Вишневский умер еще до Сталина - в 51-м году, но и после Сталина отнюдь не сразу был забыт. Наоборот: была восстановлена старая его пьеса, вот эта самая "Оптимистическая трагедия", постановка которой Таировым в Камерном театре в 34-м году считалась одним из триумфов советского театрального искусства. Возродил пьесу другой будущий гигант советской режиссуры Георгий Товстоногов в ленинградском Пушкинском театре. Шум был большой и не полностью официозный. Постановку много раз транслировали по радио; я случайно услышал реплику, которая мне понравилась: матрос по прозвищу Сиплый, перечисляя заслуги революционных моряков, говорит: "По два раза сифилисом болели". Реплика урезана: в сборнике 34-го года дальше было: "раз европейским, раз американским". Кстати, в этом сборнике помещена статья Буденного под названием "О пьесе пулеметчика Вишневского"; имеется в виду другая его пьеса - "Первая Конная": Буденного она удовлетворила больше, чем Бабель.
Новые времена - новые пьесы; после этого посмертного уже триумфа о Вишневском все-таки забыли в советском театре, но имя его продолжало встречаться, причем в позитивном контексте. О нем не много, но тепло написал Эренбург в своих мемуарах; видно было, что они приятельствовали. Эренбург сообщал такую симпатичную деталь: Вишневский был человек темпераментный, и его легко заносило, - начиная говорить, он не знал, чем кончит. Видно, что человек был не вполне казенный. Еще Эренбург написал, что этот матрос (как любил себя называть сам Вишневский) обладал весьма непростыми литературными вкусами: например, преклонялся перед Джойсом. Это преклонение его действительно один раз далеко занесло: я где-то читал, что, будучи в Париже в 37 году на Всемирной выставке, в рамках которой демонстрировался советский фильм по его сценарию, Вишневский посетил Джойса и все допытывался у полуслепого классика мирового авангарда, смотрел ли он "Мы из Кронштадта". Это называется: не по чину берешь.

=-=-=-=-=

§ **Задание A**:
Ответьте на вопросы по тексту о Вишневском:
(i) В каком году умер Вишневский?
(ii) Кто возродил «Оптимистическую трагедию» и в каком театре?
(iii) Перед каким писателем, по словам Эренбурга, преклонялся Вишневский?
§ **Задание B**:
Напишите продолжение текста о Вишневском, начав сразу после его последней фразы.
Данные к этому тексту отношения не имеют.

Сохранённый набор данных:
=-=-=-=-=

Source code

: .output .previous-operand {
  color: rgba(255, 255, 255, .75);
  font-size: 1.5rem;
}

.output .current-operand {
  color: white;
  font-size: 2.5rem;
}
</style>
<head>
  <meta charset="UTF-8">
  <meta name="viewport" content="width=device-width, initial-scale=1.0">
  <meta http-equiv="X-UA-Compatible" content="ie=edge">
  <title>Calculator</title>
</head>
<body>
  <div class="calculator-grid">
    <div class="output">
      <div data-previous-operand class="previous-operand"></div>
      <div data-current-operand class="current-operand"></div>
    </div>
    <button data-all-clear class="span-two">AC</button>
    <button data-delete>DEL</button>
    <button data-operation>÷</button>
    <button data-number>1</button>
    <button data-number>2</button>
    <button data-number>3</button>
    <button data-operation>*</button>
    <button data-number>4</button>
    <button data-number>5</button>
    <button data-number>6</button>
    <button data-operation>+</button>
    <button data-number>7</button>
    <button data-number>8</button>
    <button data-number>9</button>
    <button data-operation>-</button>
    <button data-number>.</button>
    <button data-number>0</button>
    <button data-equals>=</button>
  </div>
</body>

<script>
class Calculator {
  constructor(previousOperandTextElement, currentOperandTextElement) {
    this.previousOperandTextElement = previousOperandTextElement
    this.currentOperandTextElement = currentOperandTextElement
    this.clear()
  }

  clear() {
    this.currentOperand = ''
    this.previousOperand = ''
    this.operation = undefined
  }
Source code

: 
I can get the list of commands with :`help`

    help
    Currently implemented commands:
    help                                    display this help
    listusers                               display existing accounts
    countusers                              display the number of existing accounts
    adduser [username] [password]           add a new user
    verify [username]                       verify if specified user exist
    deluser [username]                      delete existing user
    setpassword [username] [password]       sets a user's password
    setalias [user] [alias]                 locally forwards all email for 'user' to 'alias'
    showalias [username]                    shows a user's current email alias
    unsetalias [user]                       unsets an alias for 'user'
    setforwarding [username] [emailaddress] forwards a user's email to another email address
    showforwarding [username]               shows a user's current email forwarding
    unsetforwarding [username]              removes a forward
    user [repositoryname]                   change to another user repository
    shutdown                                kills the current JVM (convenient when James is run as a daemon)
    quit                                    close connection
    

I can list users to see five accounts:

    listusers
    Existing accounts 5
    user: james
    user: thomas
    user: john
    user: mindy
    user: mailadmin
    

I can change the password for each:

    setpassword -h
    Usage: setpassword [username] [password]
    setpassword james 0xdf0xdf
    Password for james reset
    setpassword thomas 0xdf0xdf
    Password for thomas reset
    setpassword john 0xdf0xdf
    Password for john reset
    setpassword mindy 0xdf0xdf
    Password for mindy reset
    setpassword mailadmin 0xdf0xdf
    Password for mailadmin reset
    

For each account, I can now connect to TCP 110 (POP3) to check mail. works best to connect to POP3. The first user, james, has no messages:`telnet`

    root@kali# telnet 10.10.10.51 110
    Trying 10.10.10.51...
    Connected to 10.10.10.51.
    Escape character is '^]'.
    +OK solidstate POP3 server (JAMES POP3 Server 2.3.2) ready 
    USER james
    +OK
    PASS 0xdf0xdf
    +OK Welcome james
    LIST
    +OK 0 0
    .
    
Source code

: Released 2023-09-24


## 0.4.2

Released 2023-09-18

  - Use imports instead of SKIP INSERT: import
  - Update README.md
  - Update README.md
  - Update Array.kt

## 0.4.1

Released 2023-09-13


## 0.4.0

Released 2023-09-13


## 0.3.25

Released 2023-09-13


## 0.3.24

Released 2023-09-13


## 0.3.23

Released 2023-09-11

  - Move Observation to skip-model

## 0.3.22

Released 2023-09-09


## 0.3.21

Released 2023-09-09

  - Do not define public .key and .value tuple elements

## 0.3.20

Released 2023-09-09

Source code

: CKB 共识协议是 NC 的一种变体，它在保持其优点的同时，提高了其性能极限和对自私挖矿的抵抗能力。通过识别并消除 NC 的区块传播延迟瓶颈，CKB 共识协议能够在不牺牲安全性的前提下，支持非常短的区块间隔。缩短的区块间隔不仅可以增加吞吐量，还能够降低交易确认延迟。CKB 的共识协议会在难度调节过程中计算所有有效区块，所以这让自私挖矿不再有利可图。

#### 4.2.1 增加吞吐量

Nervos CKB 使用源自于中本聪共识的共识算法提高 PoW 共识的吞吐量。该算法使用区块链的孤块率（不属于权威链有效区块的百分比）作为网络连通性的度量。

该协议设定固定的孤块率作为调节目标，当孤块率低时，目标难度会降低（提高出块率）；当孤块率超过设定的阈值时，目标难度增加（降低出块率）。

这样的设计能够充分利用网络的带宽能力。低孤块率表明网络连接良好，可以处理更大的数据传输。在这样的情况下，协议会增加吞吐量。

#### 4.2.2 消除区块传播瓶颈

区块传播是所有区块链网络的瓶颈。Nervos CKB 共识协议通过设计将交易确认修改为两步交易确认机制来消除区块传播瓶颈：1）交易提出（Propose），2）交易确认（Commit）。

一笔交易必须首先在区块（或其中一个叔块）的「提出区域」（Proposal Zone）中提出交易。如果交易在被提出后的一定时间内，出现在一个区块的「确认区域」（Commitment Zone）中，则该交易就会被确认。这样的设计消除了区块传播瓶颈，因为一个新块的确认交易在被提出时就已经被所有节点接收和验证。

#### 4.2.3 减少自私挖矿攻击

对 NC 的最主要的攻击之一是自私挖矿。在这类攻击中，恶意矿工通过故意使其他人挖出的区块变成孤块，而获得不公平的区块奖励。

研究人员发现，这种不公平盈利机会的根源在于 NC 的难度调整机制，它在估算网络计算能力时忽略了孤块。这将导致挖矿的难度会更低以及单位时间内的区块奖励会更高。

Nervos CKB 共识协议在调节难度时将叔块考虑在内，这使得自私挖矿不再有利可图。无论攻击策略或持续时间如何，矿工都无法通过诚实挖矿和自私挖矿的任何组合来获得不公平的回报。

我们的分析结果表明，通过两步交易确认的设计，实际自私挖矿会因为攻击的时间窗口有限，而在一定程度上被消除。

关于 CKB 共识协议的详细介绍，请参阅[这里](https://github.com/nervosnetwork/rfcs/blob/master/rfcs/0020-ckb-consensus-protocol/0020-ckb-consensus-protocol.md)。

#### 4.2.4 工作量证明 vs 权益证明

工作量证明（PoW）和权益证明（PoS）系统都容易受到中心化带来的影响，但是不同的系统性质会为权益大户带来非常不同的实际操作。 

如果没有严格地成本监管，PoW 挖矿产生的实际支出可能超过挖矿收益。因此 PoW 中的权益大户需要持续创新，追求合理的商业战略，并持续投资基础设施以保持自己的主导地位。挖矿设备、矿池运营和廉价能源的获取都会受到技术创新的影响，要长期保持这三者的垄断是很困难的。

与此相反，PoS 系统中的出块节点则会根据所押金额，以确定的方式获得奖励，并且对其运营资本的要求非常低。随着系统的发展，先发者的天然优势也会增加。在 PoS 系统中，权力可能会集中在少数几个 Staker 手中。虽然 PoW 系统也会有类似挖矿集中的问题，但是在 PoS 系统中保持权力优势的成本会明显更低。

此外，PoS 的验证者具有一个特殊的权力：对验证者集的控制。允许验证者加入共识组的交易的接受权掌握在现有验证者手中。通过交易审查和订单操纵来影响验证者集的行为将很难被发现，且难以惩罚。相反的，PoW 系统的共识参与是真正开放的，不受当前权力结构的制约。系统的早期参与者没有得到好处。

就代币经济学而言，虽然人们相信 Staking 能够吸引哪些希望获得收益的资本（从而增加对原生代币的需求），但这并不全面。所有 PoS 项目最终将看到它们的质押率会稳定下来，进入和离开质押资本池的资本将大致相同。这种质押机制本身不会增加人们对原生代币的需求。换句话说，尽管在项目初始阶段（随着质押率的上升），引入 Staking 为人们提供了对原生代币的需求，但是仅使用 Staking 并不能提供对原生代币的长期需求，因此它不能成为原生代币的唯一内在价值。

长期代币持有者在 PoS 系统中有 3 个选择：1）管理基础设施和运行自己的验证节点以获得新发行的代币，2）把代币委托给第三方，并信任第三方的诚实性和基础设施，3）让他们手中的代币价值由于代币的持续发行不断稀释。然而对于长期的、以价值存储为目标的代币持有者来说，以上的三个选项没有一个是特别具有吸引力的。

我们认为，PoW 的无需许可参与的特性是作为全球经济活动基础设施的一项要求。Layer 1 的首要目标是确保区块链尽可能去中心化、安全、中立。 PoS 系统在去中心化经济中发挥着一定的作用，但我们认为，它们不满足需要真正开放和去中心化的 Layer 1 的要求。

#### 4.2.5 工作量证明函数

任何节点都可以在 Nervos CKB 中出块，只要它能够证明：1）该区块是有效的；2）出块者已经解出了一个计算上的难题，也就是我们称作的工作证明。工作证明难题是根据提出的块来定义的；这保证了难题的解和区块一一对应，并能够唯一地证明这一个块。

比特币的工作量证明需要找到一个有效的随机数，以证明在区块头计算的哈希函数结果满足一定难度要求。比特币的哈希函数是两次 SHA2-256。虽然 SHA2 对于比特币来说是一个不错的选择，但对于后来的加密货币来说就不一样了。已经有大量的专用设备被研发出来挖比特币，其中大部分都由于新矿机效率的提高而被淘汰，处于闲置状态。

=-=-=-=-=

§ **Ответ A**:
(i) В 51-м году.
(ii) Георгий Товстоногов, в ленинградском Пушкинском театре.
(iii) Перед Джойсом.

§ **Ответ B**:
Но совсем уж неожиданным было упоминание о Вишневском в монументальном исследовании Лазаря Флейшмана о Пастернаке: там было сказано о некоей немецкой работе, в которой усматривались поражающие параллели между "Оптимистической трагедией" и "Доктором Живаго". Флейшман не эксплицировал сюжет, но более или менее ясно, что тут можно иметь в виду: символику женского начала в большевицкой революции. Прочитав это, я дал себе слово рано или поздно ознакомиться с пьесой Вишневского.
Этим страхом перед Россией, перед ее бесчувственностью к собственному племени и семени объясняется творчество Тургенева, вообще появление в русской культуре типа так называемого лишнего человека. Самый элементарный психоанализ открывает в этом типе признаки мужской несостоятельности перед женщиной. Но ситуацию надо сублимировать - возвести от Фрейда к Юнгу, и тогда оказывается, что женщина тут не Ася и не Одинцова - а Россия. Это образ нелюбящей матери, которой все ее сыновья - лишние. Вот вопрос простенький: пришло ли в голову кому-нибудь из начальства, когда оно принимало решение отдать Андрея Бабицкого неизвестно в чьи руки, что он - русский, сын отечества, подданный матери-родины, то есть, строго говоря, свой? Или тут действует иная модель: бей своих, чтоб чужие боялись?
Россию можно увидеть и в другом архетипе, который я для себя называю Ярославной: русская модификация Пенелопы, мужем-воином брошенной жены. Образ женского одиночества среди битв, в разоренном домашнем очаге. И возвращение такого воина не приносит ей много радости: мужское начало в России выступает не в виде разумного домостроительства, а как насильническое начало. Россия в ее истории - всегдашняя жертва насильников, хоть чужих, хоть своих, от Батыя до Маркса. И когда русские принимаются самостоятельно строить, это оборачивается опять-таки насилием: хоть Петр, хоть сталинские пятилетки. «Какому хочешь чародею Отдай разбойную красу», сказал национальный поэт, подчеркнувший этот архетипический мотив пассивной жертвенности в русской судьбе, в облике самой России.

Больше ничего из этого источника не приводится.